TASK: Give back exactly the lines of the entries below from the line with "Switch to the" to the line with "### For Django", inclusive, and only those.

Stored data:
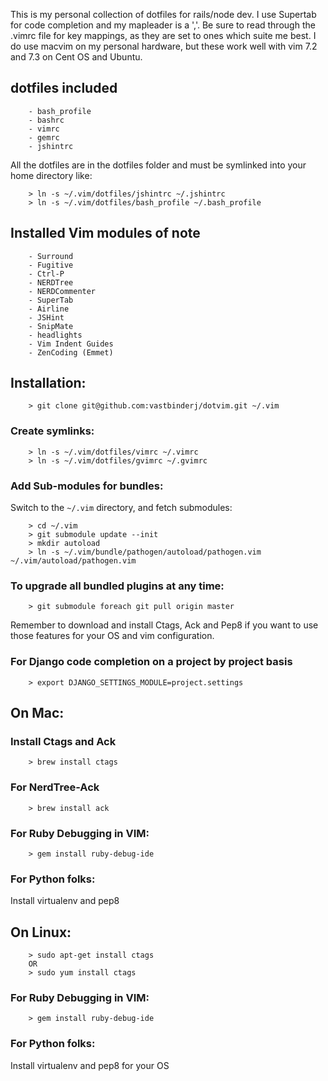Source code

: This is my personal collection of dotfiles for rails/node dev.  I use Supertab for code completion 
and my mapleader is a ','.  Be sure to read through the .vimrc file for key mappings, as they are set to 
ones which suite me best. I do use macvim on my personal hardware, but these work well with vim 7.2 and 7.3 on Cent OS and Ubuntu.

## dotfiles included

        - bash_profile
        - bashrc
        - vimrc
        - gemrc
        - jshintrc
        
All the dotfiles are in the dotfiles folder and must be symlinked into your home directory like:
        
        > ln -s ~/.vim/dotfiles/jshintrc ~/.jshintrc
        > ln -s ~/.vim/dotfiles/bash_profile ~/.bash_profile

## Installed Vim modules of note
        
        - Surround
        - Fugitive
        - Ctrl-P
        - NERDTree 
        - NERDCommenter
        - SuperTab
        - Airline
        - JSHint
        - SnipMate
        - headlights
        - Vim Indent Guides
        - ZenCoding (Emmet)


## Installation:

        > git clone git@github.com:vastbinderj/dotvim.git ~/.vim

### Create symlinks:

        > ln -s ~/.vim/dotfiles/vimrc ~/.vimrc
        > ln -s ~/.vim/dotfiles/gvimrc ~/.gvimrc

### Add Sub-modules for bundles:
Switch to the `~/.vim` directory, and fetch submodules:

        > cd ~/.vim
        > git submodule update --init
        > mkdir autoload
        > ln -s ~/.vim/bundle/pathogen/autoload/pathogen.vim ~/.vim/autoload/pathogen.vim

### To upgrade all bundled plugins at any time:

        > git submodule foreach git pull origin master
    
Remember to download and install Ctags, Ack and Pep8 if you want to use those features for your 
OS and vim configuration.

### For Django code completion on a project by project basis

        > export DJANGO_SETTINGS_MODULE=project.settings

## On Mac:
    
###    Install Ctags and Ack

        > brew install ctags
        
###     For NerdTree-Ack

        > brew install ack
    
###    For Ruby Debugging in VIM:

        > gem install ruby-debug-ide


###    For Python folks:
        
Install virtualenv and pep8

## On Linux: 

        > sudo apt-get install ctags
        OR
        > sudo yum install ctags
    
###    For Ruby Debugging in VIM:

        > gem install ruby-debug-ide

###    For Python folks:

Install virtualenv and pep8 for your OS
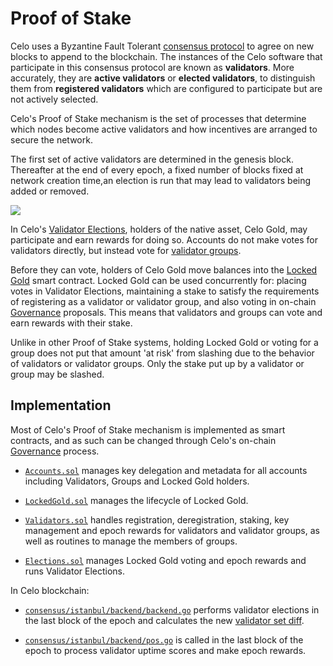 # Proof of Stake

Celo uses a Byzantine Fault Tolerant [consensus protocol](../consensus/README.md) to agree on new blocks to append to the blockchain. The instances of the Celo software that participate in this consensus protocol are known as **validators**. More accurately, they are **active validators** or **elected validators**, to distinguish them from **registered validators** which are configured to participate but are not actively selected.

Celo's Proof of Stake mechanism is the set of processes that determine which nodes become active validators and how incentives are arranged to secure the network.

The first set of active validators are determined in the genesis block. Thereafter at the end of every epoch, a fixed number of blocks fixed at network creation time,an election is run that may lead to validators being added or removed.

![](https://storage.googleapis.com/celo-website/docs/concepts.jpg)

In Celo's [Validator Elections](validator-elections.md), holders of the native asset, Celo Gold, may participate and earn rewards for doing so. Accounts do not make votes for validators directly, but instead vote for [validator groups](validator-groups.md).  

Before they can vote, holders of Celo Gold move balances into the [Locked Gold](locked-gold.md) smart contract. Locked Gold can be used concurrently for: placing votes in Validator Elections, maintaining a stake to satisfy the requirements of registering as a validator or validator group, and also voting in on-chain [Governance](../governance.md) proposals.  This means that validators and groups can vote and earn rewards with their stake.

Unlike in other Proof of Stake systems, holding Locked Gold or voting for a group does not put that amount 'at risk' from slashing due to the behavior of validators or validator groups.  Only the stake put up by a validator or group may be slashed.

## Implementation

Most of Celo's Proof of Stake mechanism is implemented as smart contracts, and as such can be changed through Celo's on-chain [Governance](../governance.md) process.

* [`Accounts.sol`](https://github.com/celo-org/celo-monorepo/blob/master/packages/protocol/contracts/common/Accounts.sol) manages key delegation and metadata for all accounts including Validators, Groups and Locked Gold holders.

* [`LockedGold.sol`](https://github.com/celo-org/celo-monorepo/blob/master/packages/protocol/contracts/governance/LockedGold.sol) manages the lifecycle of Locked Gold.

* [`Validators.sol`](https://github.com/celo-org/celo-monorepo/blob/master/packages/protocol/contracts/governance/Validators.sol) handles registration, deregistration, staking, key management and epoch rewards for validators and validator groups, as well as routines to manage the members of groups.

* [`Elections.sol`](https://github.com/celo-org/celo-monorepo/blob/master/packages/protocol/contracts/governance/Elections.sol) manages Locked Gold voting and epoch rewards and runs Validator Elections.

In Celo blockchain:

* [`consensus/istanbul/backend/backend.go`](https://github.com/celo-org/celo-blockchain/blob/master/consensus/istanbul/backend/backend.go) performs validator elections in the last block of the epoch and calculates the new [validator set diff](../consensus/validator-set-differences.md).

* [`consensus/istanbul/backend/pos.go`](https://github.com/celo-org/celo-blockchain/blob/master/consensus/istanbul/backend/pos.go) is called in the last block of the epoch to process validator uptime scores and make epoch rewards.
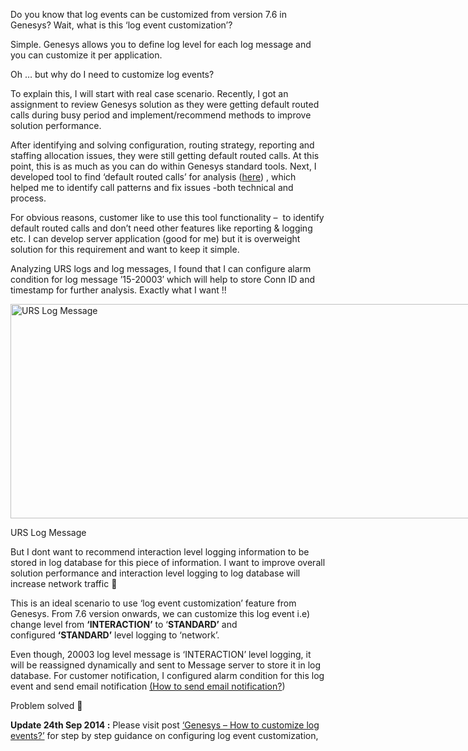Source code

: 
Do you know that log events can be customized from version 7.6 in Genesys? Wait, what is this &#8216;log event customization&#8217;?

Simple. Genesys allows you to define log level for each log message and you can customize it per application.

Oh &#8230; but why do I need to customize log events?

To explain this, I will start with real case scenario. Recently, I got an assignment to review Genesys solution as they were getting default routed calls during busy period and implement/recommend methods to improve solution performance.

After identifying and solving configuration, routing strategy, reporting and staffing allocation issues, they were still getting default routed calls. At this point, this is as much as you can do within Genesys standard tools. Next, I developed tool to find &#8216;default routed calls&#8217; for analysis (<a title="Tool to find default routed calls" href="http://www.lakshmikanth.com/tool-to-find-default-routed-calls/" target="_blank" rel="noopener noreferrer">here</a>) , which helped me to identify call patterns and fix issues -both technical and process.

For obvious reasons, customer like to use this tool functionality &#8211;  to identify default routed calls and don&#8217;t need other features like reporting & logging etc. I can develop server application (good for me) but it is overweight solution for this requirement and want to keep it simple.

Analyzing URS logs and log messages, I found that I can configure alarm condition for log message &#8217;15-20003&#8242; which will help to store Conn ID and timestamp for further analysis. Exactly what I want !!

<div id="attachment_4061" style="width: 1212px" class="wp-caption aligncenter">
  <a href="http://localhost/newlakshmikanth3/wp-content/uploads/2014/09/URSDefaultRouting1.png" target="_blank" rel="noopener noreferrer"><img aria-describedby="caption-attachment-4061" class="wp-image-4061 size-full" src="http://localhost/newlakshmikanth3/wp-content/uploads/2014/09/URSDefaultRouting1.png" alt="URS Log Message" width="1202" height="343" srcset="http://localhost/newlakshmikanth3/wp-content/uploads/2014/09/URSDefaultRouting1.png 1202w, http://localhost/newlakshmikanth3/wp-content/uploads/2014/09/URSDefaultRouting1-300x86.png 300w, http://localhost/newlakshmikanth3/wp-content/uploads/2014/09/URSDefaultRouting1-1024x292.png 1024w, http://localhost/newlakshmikanth3/wp-content/uploads/2014/09/URSDefaultRouting1-768x219.png 768w" sizes="(max-width: 1202px) 100vw, 1202px" /></a>
  
  <p id="caption-attachment-4061" class="wp-caption-text">
    URS Log Message
  </p>
</div>

But I dont want to recommend interaction level logging information to be stored in log database for this piece of information. I want to improve overall solution performance and interaction level logging to log database will increase network traffic 🙁

This is an ideal scenario to use &#8216;log event customization&#8217; feature from Genesys. From 7.6 version onwards, we can customize this log event i.e) change level from **&#8216;INTERACTION&#8217;** to &#8216;**STANDARD&#8217;** and configured **&#8216;STANDARD&#8217;** level logging to &#8216;network&#8217;.

Even though, 20003 log level message is &#8216;INTERACTION&#8217; level logging, it will be reassigned dynamically and sent to Message server to store it in log database. For customer notification, I configured alarm condition for this log event and send email notification <a title="Genesys CCPulse – How to send email notification?" href="http://www.lakshmikanth.com/ccpulse-send-email/" target="_blank" rel="noopener noreferrer">(How to send email notification?</a>)

Problem solved 🙂

**Update 24th Sep 2014 :** Please visit post <a title="Genesys – Customize log events" href="http://www.lakshmikanth.com/genesys-customize-log-events/" target="_blank" rel="noopener noreferrer">&#8216;Genesys – How to customize log events?&#8217;</a> for step by step guidance on configuring log event customization,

ANSWER BOX:
Switch to the `~/.vim` directory, and fetch submodules:

        > cd ~/.vim
        > git submodule update --init
        > mkdir autoload
        > ln -s ~/.vim/bundle/pathogen/autoload/pathogen.vim ~/.vim/autoload/pathogen.vim

### To upgrade all bundled plugins at any time:

        > git submodule foreach git pull origin master
    
Remember to download and install Ctags, Ack and Pep8 if you want to use those features for your 
OS and vim configuration.

### For Django code completion on a project by project basis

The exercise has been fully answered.